Work to be completed:
Reproduce word for word the part of the listing below that opens with the line containing "space, the energy" and closes with the line containing "Report: 311.735 m³", including both of those lines. Leave the pictures out of your copy.

Entries shown:
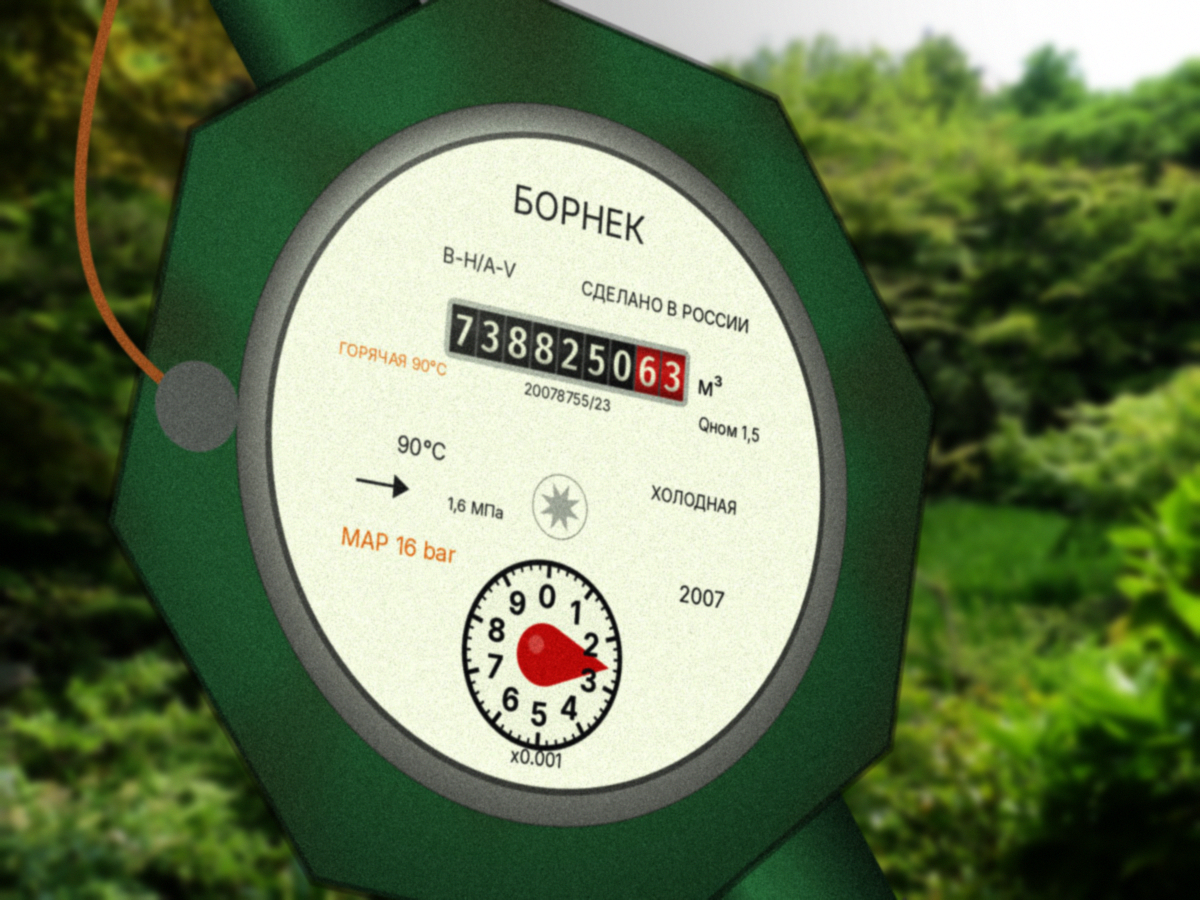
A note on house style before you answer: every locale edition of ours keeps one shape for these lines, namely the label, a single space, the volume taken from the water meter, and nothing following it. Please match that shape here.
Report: 7388250.632 m³
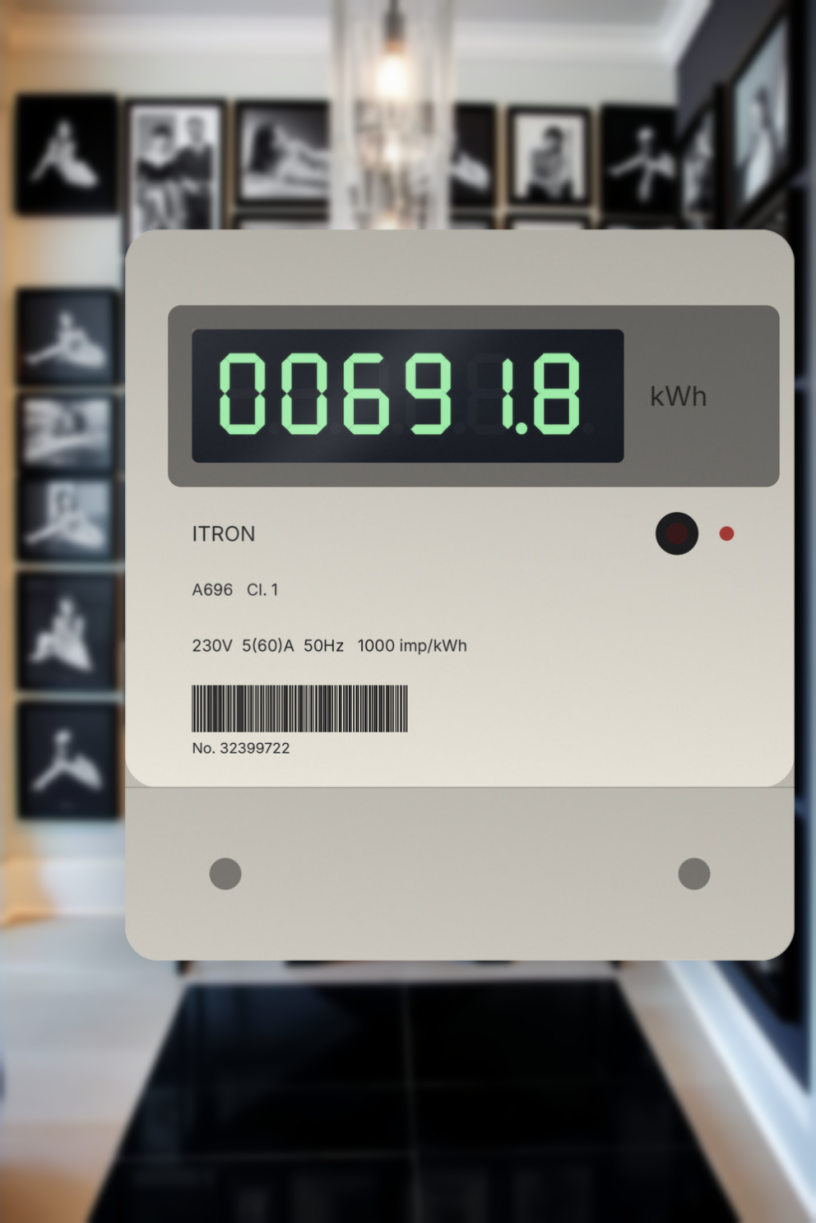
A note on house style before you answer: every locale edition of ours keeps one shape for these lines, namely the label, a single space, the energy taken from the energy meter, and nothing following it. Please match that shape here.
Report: 691.8 kWh
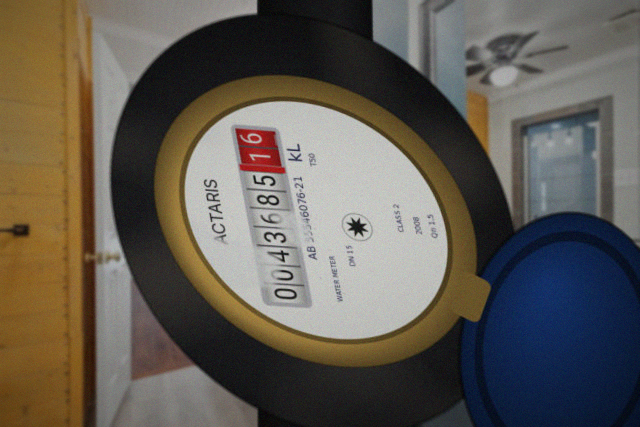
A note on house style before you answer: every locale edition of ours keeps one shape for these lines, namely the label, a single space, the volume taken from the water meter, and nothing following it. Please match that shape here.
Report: 43685.16 kL
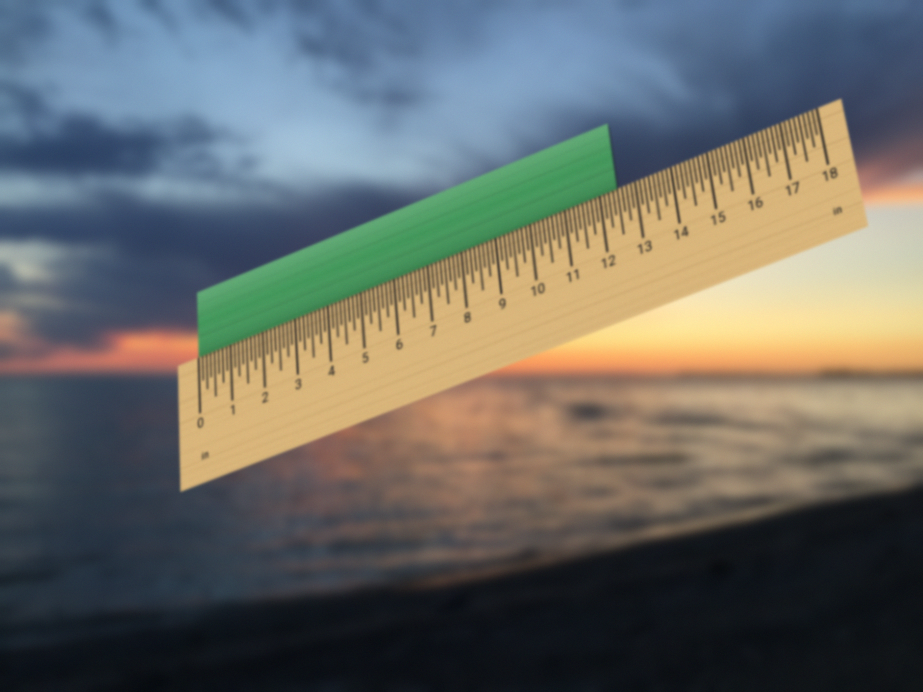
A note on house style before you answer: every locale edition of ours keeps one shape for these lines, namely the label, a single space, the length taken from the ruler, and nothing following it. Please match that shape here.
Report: 12.5 in
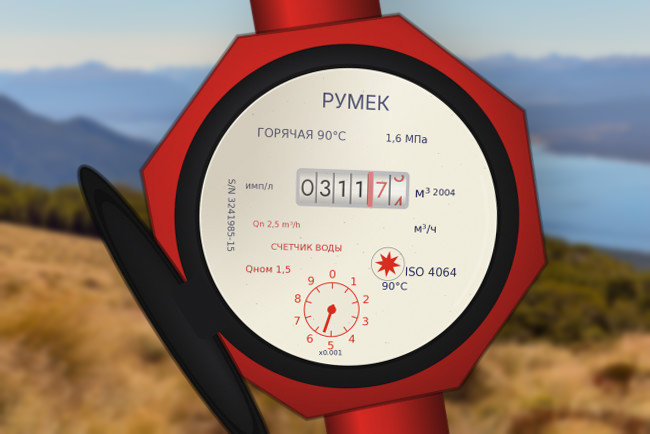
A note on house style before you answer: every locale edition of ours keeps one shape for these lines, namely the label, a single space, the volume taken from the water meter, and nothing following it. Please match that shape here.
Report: 311.735 m³
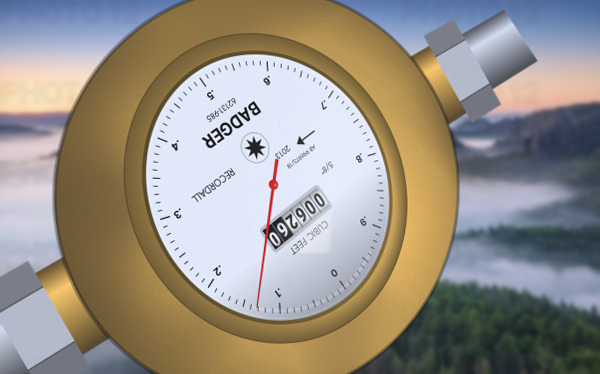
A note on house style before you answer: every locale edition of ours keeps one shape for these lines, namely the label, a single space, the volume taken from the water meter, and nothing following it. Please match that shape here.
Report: 6260.13 ft³
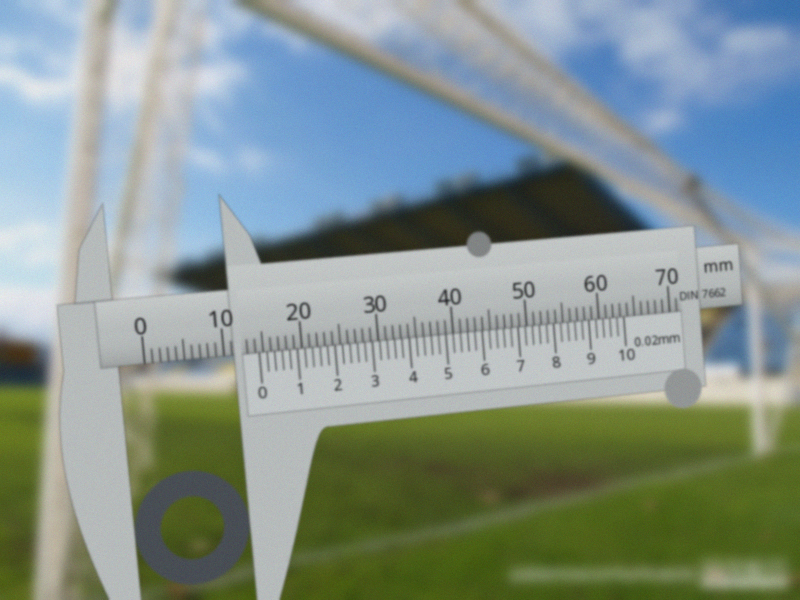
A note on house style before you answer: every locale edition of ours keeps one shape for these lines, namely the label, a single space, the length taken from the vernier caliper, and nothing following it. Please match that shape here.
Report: 14.5 mm
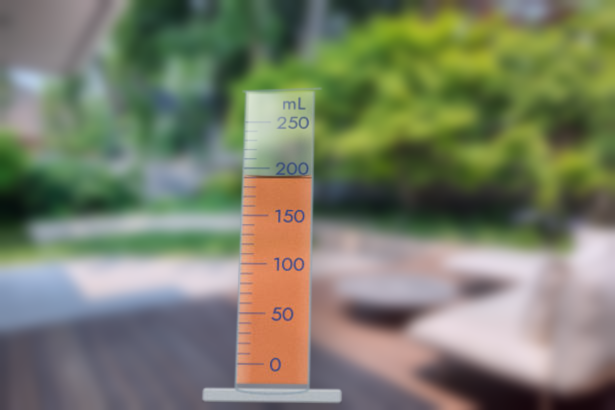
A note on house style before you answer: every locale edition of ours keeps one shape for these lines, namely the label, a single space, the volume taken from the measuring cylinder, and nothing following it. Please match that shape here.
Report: 190 mL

Output:
A note on house style before you answer: every locale edition of ours keeps one shape for these lines, namely the label, a single space, the energy taken from the energy meter, and nothing following it. Please match that shape here.
Report: 691.8 kWh
A note on house style before you answer: every locale edition of ours keeps one shape for these lines, namely the label, a single space, the volume taken from the water meter, and nothing following it. Please match that shape here.
Report: 43685.16 kL
A note on house style before you answer: every locale edition of ours keeps one shape for these lines, namely the label, a single space, the length taken from the ruler, and nothing following it. Please match that shape here.
Report: 12.5 in
A note on house style before you answer: every locale edition of ours keeps one shape for these lines, namely the label, a single space, the volume taken from the water meter, and nothing following it. Please match that shape here.
Report: 311.735 m³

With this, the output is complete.